[[ Text block open ]]

On Tue, Apr 8, 2008 at 2:03 PM, Jay A. Kreibich <[EMAIL PROTECTED]> wrote:
>   The stat table actually hurts in this case, since the stats for both
>   indexes are the same.  This appears to be because two NULL values
>   appear to be considered distinct values, so the analysis system sees
>   column a as being full of unique values.  That makes the "usefulness"
>   weight of idx_a highly inflated.

This may indeed be a bug -- thanks for filing it.  However, even after
manually updating the sqlite_stat1 table with the proper values (as if
the bug were fixed), the planner still did exactly the same thing.

[[ Text block closed ]]
[[ Stored data open ]]

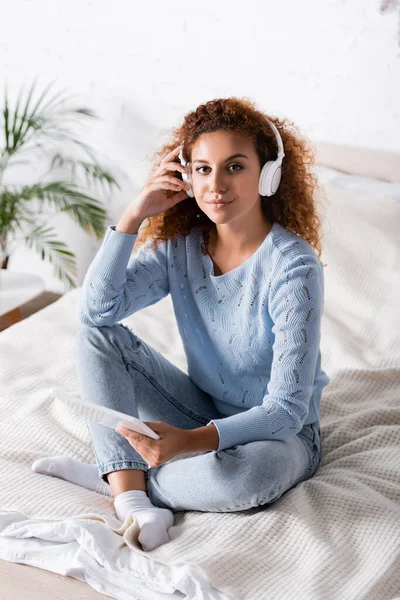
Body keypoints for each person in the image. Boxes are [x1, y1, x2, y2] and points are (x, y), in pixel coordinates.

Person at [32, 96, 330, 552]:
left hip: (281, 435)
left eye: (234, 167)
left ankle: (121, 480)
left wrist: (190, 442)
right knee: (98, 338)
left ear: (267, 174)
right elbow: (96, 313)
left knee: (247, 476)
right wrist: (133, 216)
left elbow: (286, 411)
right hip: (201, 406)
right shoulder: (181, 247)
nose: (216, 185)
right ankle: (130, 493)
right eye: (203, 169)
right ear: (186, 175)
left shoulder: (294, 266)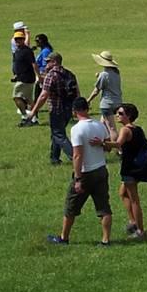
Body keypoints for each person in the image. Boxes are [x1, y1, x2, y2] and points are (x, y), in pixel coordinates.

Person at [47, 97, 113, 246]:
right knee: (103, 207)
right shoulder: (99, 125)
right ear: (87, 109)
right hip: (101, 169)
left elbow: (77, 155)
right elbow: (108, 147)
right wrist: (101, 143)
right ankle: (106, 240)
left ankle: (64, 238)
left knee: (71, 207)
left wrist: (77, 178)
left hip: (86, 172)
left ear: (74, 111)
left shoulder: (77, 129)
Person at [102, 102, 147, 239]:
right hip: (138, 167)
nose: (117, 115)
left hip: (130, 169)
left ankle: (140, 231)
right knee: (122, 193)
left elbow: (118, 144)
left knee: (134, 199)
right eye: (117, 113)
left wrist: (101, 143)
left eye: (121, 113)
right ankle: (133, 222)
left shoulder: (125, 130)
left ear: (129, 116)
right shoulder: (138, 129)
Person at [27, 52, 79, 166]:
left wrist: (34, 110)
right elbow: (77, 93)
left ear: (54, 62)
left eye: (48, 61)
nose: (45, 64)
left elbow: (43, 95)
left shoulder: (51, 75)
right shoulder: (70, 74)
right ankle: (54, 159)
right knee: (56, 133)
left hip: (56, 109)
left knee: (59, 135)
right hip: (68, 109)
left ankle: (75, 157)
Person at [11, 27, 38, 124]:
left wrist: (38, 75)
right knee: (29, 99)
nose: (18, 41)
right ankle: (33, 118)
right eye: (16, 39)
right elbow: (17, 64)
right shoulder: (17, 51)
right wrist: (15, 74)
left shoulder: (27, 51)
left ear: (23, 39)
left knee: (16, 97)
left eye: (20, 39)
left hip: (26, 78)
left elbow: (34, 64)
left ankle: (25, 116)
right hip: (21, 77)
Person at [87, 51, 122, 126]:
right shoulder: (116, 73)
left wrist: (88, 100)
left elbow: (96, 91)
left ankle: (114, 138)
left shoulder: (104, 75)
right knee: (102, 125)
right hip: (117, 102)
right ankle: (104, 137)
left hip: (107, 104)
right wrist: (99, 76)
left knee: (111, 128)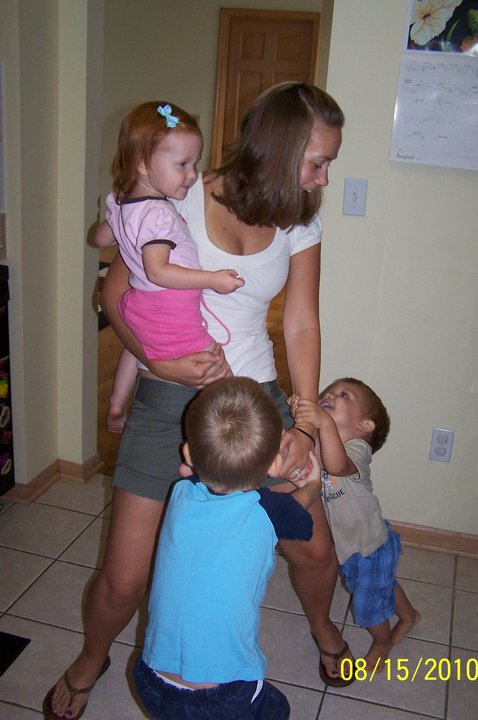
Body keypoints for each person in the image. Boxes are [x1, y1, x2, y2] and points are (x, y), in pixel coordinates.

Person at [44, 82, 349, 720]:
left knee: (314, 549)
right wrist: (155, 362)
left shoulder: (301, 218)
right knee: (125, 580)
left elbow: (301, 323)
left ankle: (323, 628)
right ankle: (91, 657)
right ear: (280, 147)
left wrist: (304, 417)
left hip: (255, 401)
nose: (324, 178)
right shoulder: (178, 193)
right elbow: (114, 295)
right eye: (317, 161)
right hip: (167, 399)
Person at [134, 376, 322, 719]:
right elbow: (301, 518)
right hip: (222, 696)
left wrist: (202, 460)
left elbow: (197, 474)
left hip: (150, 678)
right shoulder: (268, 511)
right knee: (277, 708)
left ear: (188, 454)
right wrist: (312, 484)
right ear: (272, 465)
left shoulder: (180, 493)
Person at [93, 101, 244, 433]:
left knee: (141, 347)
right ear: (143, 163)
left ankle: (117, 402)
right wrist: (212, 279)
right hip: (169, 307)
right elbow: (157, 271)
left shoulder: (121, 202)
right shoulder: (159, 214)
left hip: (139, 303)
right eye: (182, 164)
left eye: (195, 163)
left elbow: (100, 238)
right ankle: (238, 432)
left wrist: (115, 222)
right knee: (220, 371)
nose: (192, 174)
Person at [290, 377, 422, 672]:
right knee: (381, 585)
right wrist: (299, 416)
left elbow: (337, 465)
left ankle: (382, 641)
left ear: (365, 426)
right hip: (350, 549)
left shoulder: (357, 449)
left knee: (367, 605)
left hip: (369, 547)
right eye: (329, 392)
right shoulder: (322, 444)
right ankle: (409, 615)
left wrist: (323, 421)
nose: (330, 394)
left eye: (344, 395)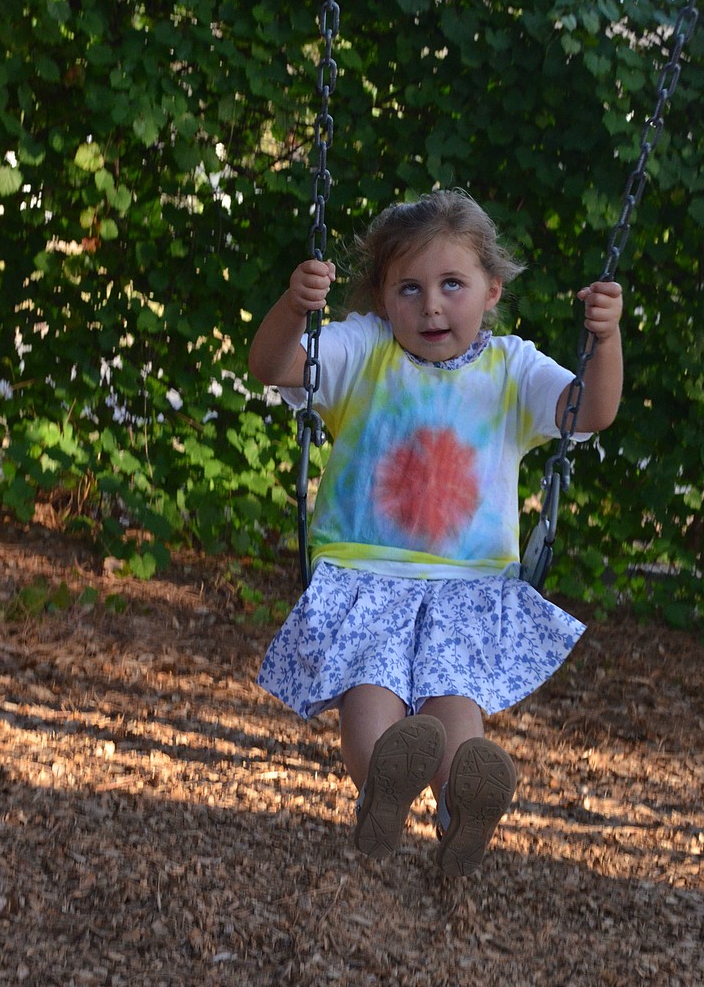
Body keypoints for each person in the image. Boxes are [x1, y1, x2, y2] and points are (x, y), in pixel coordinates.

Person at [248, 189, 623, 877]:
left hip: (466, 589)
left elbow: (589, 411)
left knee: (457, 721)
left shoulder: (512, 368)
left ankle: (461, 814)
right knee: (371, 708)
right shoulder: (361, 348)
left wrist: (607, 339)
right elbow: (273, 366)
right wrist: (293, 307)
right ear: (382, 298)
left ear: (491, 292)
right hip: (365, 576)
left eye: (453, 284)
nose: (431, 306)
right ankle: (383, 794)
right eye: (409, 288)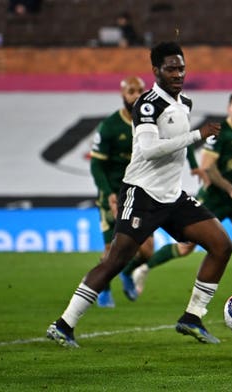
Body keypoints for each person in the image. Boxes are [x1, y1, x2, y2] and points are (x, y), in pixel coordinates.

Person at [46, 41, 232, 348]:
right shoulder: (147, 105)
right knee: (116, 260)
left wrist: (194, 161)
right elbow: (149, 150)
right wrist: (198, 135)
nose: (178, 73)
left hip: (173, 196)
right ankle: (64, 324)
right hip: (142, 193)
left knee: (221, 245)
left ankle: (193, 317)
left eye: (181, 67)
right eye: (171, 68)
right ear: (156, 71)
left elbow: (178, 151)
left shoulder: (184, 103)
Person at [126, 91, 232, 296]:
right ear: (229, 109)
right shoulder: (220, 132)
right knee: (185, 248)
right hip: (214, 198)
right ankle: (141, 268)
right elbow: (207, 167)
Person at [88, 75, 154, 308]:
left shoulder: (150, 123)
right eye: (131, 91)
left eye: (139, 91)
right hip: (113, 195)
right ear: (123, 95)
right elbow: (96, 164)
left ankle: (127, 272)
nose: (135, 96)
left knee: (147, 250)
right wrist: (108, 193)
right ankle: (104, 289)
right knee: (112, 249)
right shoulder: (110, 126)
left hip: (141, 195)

[[ Stored data closed ]]
[[ Stored data open ]]

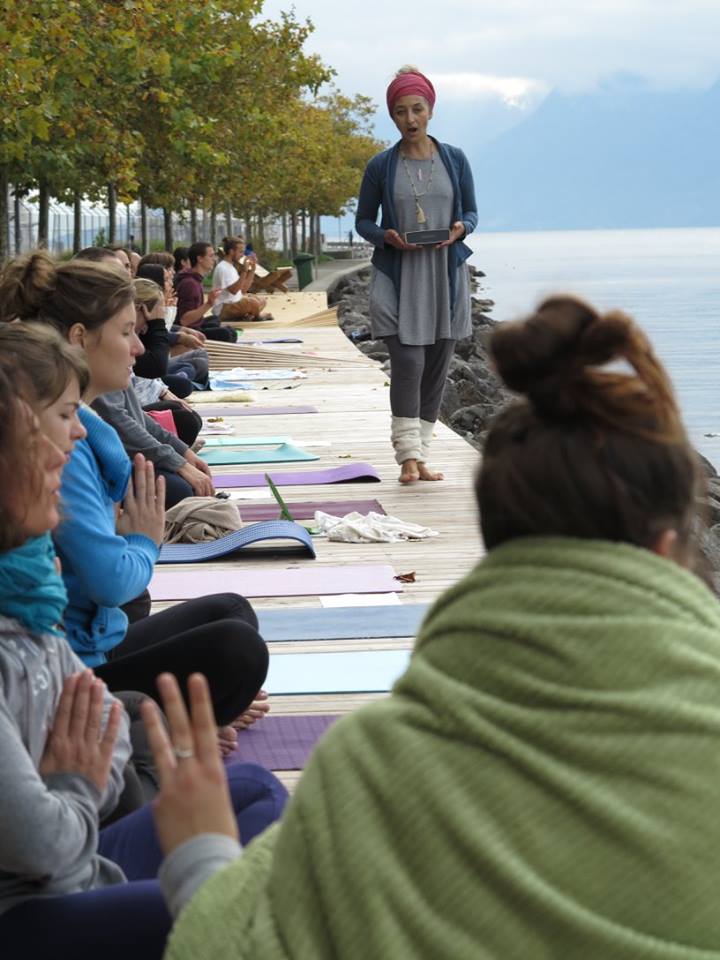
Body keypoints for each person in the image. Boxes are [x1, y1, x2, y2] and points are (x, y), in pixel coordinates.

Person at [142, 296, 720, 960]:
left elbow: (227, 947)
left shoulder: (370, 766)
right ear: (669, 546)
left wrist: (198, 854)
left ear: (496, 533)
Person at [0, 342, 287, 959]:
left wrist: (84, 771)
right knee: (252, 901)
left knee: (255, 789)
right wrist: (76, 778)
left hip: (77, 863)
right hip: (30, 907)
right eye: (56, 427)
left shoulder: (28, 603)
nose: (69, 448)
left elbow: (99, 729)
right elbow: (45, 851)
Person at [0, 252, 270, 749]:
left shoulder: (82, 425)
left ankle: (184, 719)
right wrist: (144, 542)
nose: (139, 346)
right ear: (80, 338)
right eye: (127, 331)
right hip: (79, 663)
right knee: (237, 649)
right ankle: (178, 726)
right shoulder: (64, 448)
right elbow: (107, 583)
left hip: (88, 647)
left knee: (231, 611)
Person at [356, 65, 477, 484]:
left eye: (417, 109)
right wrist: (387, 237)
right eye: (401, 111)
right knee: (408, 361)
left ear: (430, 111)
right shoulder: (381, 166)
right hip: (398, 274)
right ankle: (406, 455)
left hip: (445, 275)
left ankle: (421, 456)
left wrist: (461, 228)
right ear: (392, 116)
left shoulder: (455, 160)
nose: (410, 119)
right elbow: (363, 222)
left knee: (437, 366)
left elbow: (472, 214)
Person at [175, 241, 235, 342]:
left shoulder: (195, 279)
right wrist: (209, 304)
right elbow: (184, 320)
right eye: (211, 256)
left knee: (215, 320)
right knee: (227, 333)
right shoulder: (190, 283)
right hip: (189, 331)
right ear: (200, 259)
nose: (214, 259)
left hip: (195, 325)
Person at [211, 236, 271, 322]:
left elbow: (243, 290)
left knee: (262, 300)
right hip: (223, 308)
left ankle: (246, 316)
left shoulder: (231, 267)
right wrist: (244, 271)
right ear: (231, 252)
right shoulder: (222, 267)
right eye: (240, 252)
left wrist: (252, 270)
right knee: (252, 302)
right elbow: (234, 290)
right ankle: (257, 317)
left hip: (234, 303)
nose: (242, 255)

[[ Stored data closed ]]

Parts of the exercise:
1. In the message about the SQLite query planner, what did the planner do after the sqlite_stat1 table was manually updated with the proper values?
2. Extend the message about the SQLite query planner, starting after its last sentence.

Answers per task:
1. It still did exactly the same thing.

2.
This problem also affects the table ordering of my joins.  Taking the
same schema and adding a "detail" table (see
http://skrul.com/index_detail.sh) , this query chooses idx_a and puts
the foo table first:

sqlite> explain query plan select * from foo join foo_detail on foo.id
= foo_detail.id where (a is null) and data = 1;
0|0|TABLE foo WITH INDEX idx_a
1|1|TABLE foo_detail WITH INDEX idx_foo_detail_data

And it runs very very _very_ slowly.  Forcing sqlite not to use idx_a, you get:

sqlite> explain query plan select * from foo join foo_detail on foo.id
= foo_detail.id where (a is null or a is not null) and data = 1;
0|1|TABLE foo_detail WITH INDEX idx_foo_detail_data
1|0|TABLE foo USING PRIMARY KEY

And it runs brilliantly fast as you'd expect.

For now I've added the "or" hack into my application (thanks, Ken) and
this has sped things up considerably.  Is there any better way to fix
this?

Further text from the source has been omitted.